As a founder of the ASEAN Regional Forum (ARF), Vietnam has contributed to building the forum into an important dialogue venue on regional security, and has persistenly worked to maintain its characteristics and principles as well as the leading role the ASEAN has at the forum. We have also worked hard to guard the ASEAN's basic principles such as "consensus" and "non-interference into each other's internal affairs".
Vietnam has fulfilled its role as a co-ordinator for dialogues between the ASEAN and powerful countries such as Japan, Russia, the United States, and currently Australia. It has played an active part in the ASEAN+3 (China, Japan and the Republic of Korea) co-operation, helping increase the co-operation between the ASEAN and these countries.
Through its active participation and practical and concrete contributions, Vietnam has gained a firm position and role in the ASEAN.
Q: What do you think about the future prospects for Vietnam-ASEAN co-operation?
A: The co-operation with the ASEAN is an important part of Vietnam's foreign relations policy of openness, multi-lateralisation and diversification. To help strengthen the ASEAN, promote its development, and enhance Vietnam's role in the organisation are the important directions in the country's foreign policy. Vietnam will always be an active and constructive member and strives to have an important role in the association. We will build on our successes over the past 10 years to contribute even more greatly to defining the ASEAN's development direction for peace, co-operation and development in the region. We will work hard to accelerate hunger elimination and poverty reduction and narrow the development gap through programmes to develop the Mekong sub-region and the West-East Corridor; taking the lead in areas we are strong in such as principal scientific research, cultural and information co-operation, environment, and fighting HIV/AIDS and drugs.

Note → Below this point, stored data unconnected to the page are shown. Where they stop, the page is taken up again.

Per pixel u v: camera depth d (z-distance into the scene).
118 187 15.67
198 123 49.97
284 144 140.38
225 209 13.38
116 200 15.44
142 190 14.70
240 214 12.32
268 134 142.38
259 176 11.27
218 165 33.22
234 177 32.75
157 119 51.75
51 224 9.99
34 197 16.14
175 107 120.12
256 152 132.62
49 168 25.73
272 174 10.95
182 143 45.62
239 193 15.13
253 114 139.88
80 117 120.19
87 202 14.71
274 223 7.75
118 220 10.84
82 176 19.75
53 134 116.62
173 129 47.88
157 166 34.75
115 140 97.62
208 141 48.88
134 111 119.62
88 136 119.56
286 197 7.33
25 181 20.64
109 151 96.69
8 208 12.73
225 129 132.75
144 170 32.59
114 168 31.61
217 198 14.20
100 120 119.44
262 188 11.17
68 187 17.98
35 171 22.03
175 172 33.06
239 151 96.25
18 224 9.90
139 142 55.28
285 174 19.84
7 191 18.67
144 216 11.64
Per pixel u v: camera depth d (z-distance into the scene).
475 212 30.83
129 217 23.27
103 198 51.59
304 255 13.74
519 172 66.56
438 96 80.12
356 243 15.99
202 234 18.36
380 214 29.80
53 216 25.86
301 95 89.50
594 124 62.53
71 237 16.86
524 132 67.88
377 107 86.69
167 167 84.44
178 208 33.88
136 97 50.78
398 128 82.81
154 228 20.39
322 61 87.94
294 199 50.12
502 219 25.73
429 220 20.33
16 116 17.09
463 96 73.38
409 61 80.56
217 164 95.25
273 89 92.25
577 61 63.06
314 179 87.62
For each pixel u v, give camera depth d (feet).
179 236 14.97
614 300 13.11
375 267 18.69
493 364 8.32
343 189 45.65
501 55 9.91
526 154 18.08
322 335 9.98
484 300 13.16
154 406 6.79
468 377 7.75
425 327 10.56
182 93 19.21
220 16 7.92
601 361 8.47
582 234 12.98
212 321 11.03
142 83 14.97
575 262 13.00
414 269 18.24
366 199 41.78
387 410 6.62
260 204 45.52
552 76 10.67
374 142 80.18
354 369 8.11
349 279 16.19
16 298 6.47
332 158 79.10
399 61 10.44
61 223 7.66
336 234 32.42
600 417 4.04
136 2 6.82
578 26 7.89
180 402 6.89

In the time to come, Vietnam's relevant ministries and agencies should take a greater initiative in working out suitable measures to accelerate the implementation of agreements reached at the 10th ASEAN Summit, including the Vientiane Action Programme, the ASEAN Security Community Plan of Action, the ASEAN Socio-Cultural Community Plan of Action, and the ASEAN Framework Agreement for the Integration of 11 Priority Sectors. Based on the fine results of the past 10 years, the Vietnam-ASEAN relations are expected to develop even stronger, for the common interest of the organisation and for peace, stability and prosperity in Southeast Asia.